**Required action**
Reproduce the records verbatim, beginning at the start of the records and stopping after the line that contains "- Most importantly, with". Leave the pictures out of your output.

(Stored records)
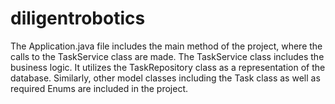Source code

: # diligentrobotics

The Application.java file includes the main method of the project, where the calls to the TaskService class are made. The TaskService class includes the business logic. It utilizes the TaskRepository class as a representation of the database. Similarly, other model classes including the Task class as well as required Enums are included in the project.
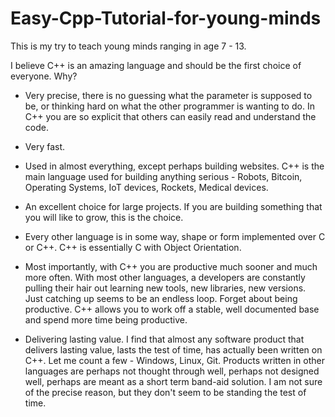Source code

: # Easy-Cpp-Tutorial-for-young-minds

This is my try to teach young minds ranging in age 7 - 13.

I believe C++ is an amazing language and should be the first choice of everyone. Why?

- Very precise, there is no guessing what the parameter is supposed to be, or thinking hard on what the other programmer is wanting to do. In C++ you are so explicit that others can easily read and understand the code.

- Very fast.

- Used in almost everything, except perhaps building websites. C++ is the main language used for building anything serious - Robots, Bitcoin, Operating Systems, IoT devices, Rockets, Medical devices.

- An excellent choice for large projects. If you are building something that you will like to grow, this is the choice.

- Every other language is in some way, shape or form implemented over C or C++.  C++ is essentially C with Object Orientation.

- Most importantly, with C++ you are productive much sooner and much more often.  With most other languages, a developers are constantly pulling their hair out learning new tools, new libraries, new versions. Just catching up seems to be an endless loop. Forget about being productive. C++ allows you to work off a stable, well documented base and spend more time being productive.

- Delivering lasting value. I find that almost any software product that delivers lasting value, lasts the test of time, has actually been written on C++. Let me count a few - Windows, Linux, Git. Products written in other languages are perhaps not thought through well, perhaps not designed well, perhaps are meant as a short term band-aid solution. I am not sure of the precise reason, but they don't seem to be standing the test of time.
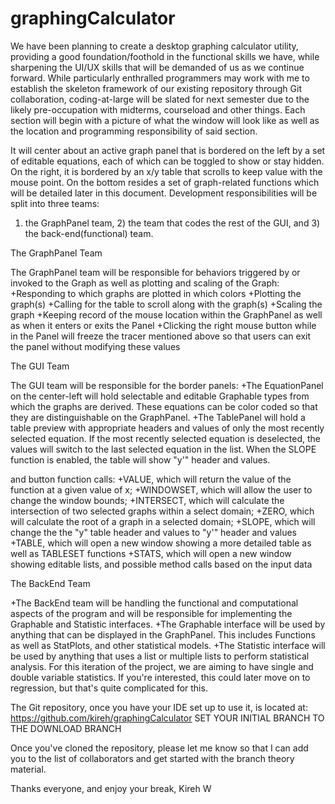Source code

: # graphingCalculator
We have been planning to create a desktop graphing calculator utility, providing a good foundation/foothold in the functional skills we 
have, while sharpening the UI/UX skills that will be demanded of us as we continue forward. While particularly enthralled programmers 
may work with me to establish the skeleton framework of our existing repository through Git collaboration, coding-at-large will be slated 
for next semester due to the likely pre-occupation with midterms, courseload and other things. Each section will begin with a picture of 
what the window will look like as well as the location and programming responsibility of said section.
 
It will center about an active graph panel that is bordered on the left by a set of editable equations, each of which can be toggled to 
show or stay hidden. On the right, it is bordered by an x/y table that scrolls to keep value with the mouse point. On the bottom resides a set of graph-related functions
which will be detailed later in this document. Development responsibilities will be split into three teams:
1) the GraphPanel team, 2) the team that codes the rest of the GUI, and 3) the back-end(functional) team.

The GraphPanel Team

 
The GraphPanel team will be responsible for behaviors triggered by or invoked to the Graph as well as plotting and scaling of the Graph:
+Responding to which graphs are plotted in which colors
+Plotting the graph(s)
+Calling for the table to scroll along with the graph(s)
+Scaling the graph
+Keeping record of the mouse location within the GraphPanel as well as when it enters or exits the Panel
+Clicking the right mouse button while in the Panel will freeze the tracer mentioned above so that users can exit the panel without modifying these values


The GUI Team

 
The GUI team will be responsible for the border panels:
+The EquationPanel on the center-left will hold selectable and editable Graphable types from which the graphs are derived. 
	These equations can be color coded so that they are distinguishable on the GraphPanel.
+The TablePanel will hold a table preview with appropriate headers and values of only the most recently selected equation. If the most recently selected
	equation is deselected, the values will switch to the last selected equation in the list. When the SLOPE function is enabled, the table will show "y'"
	header and values.
 

 and button function calls:
+VALUE, which will return the value of the function at a given value of x;
+WINDOWSET, which will allow the user to change the window bounds;
+INTERSECT, which will calculate the intersection of two selected graphs within a select domain;
+ZERO, which will calculate the root of a graph in a selected domain;
+SLOPE, which will change the the "y" table header and values to "y'" header and values
+TABLE, which will open a new window showing a more detailed table as well as TABLESET functions
+STATS, which will open a new window showing editable lists, and possible method calls based on the input data

The BackEnd Team

 

+The BackEnd team will be handling the functional and computational aspects of the program and will be responsible for implementing the Graphable and Statistic interfaces.
+The Graphable interface will be used by anything that can be displayed in the GraphPanel. This includes Functions as well as StatPlots, and other statistical models.
+The Statistic interface will be used by anything that uses a list or multiple lists to perform statistical analysis. For this iteration of the project, we are aiming to have single and double variable statistics. If you're interested, this could later move on to regression, but that's quite complicated for this.

The Git repository, once you have your IDE set up to use it, is located at: https://github.com/kireh/graphingCalculator
SET YOUR INITIAL BRANCH TO THE DOWNLOAD BRANCH

Once you've cloned the repository, please let me know so that I can add you to the list of collaborators and get started with the branch theory material.

Thanks everyone, and enjoy your break,
Kireh W
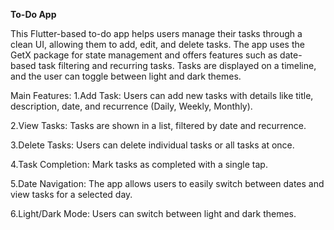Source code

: ****To-Do App****


This Flutter-based to-do app helps users manage their tasks through a clean UI, allowing them to add, edit, and delete tasks. The app uses the GetX package for state management and offers features such as date-based task filtering and recurring tasks. Tasks are displayed on a timeline, and the user can toggle between light and dark themes.

Main Features:
1.Add Task: Users can add new tasks with details like title, description, date, and recurrence (Daily, Weekly, Monthly).

2.View Tasks: Tasks are shown in a list, filtered by date and recurrence.

3.Delete Tasks: Users can delete individual tasks or all tasks at once.

4.Task Completion: Mark tasks as completed with a single tap.

5.Date Navigation: The app allows users to easily switch between dates and view tasks for a selected day.

6.Light/Dark Mode: Users can switch between light and dark themes.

**Output below**
Source code

: # diligentrobotics

The Application.java file includes the main method of the project, where the calls to the TaskService class are made. The TaskService class includes the business logic. It utilizes the TaskRepository class as a representation of the database. Similarly, other model classes including the Task class as well as required Enums are included in the project.
Source code

: # Easy-Cpp-Tutorial-for-young-minds

This is my try to teach young minds ranging in age 7 - 13.

I believe C++ is an amazing language and should be the first choice of everyone. Why?

- Very precise, there is no guessing what the parameter is supposed to be, or thinking hard on what the other programmer is wanting to do. In C++ you are so explicit that others can easily read and understand the code.

- Very fast.

- Used in almost everything, except perhaps building websites. C++ is the main language used for building anything serious - Robots, Bitcoin, Operating Systems, IoT devices, Rockets, Medical devices.

- An excellent choice for large projects. If you are building something that you will like to grow, this is the choice.

- Every other language is in some way, shape or form implemented over C or C++.  C++ is essentially C with Object Orientation.

- Most importantly, with C++ you are productive much sooner and much more often.  With most other languages, a developers are constantly pulling their hair out learning new tools, new libraries, new versions. Just catching up seems to be an endless loop. Forget about being productive. C++ allows you to work off a stable, well documented base and spend more time being productive.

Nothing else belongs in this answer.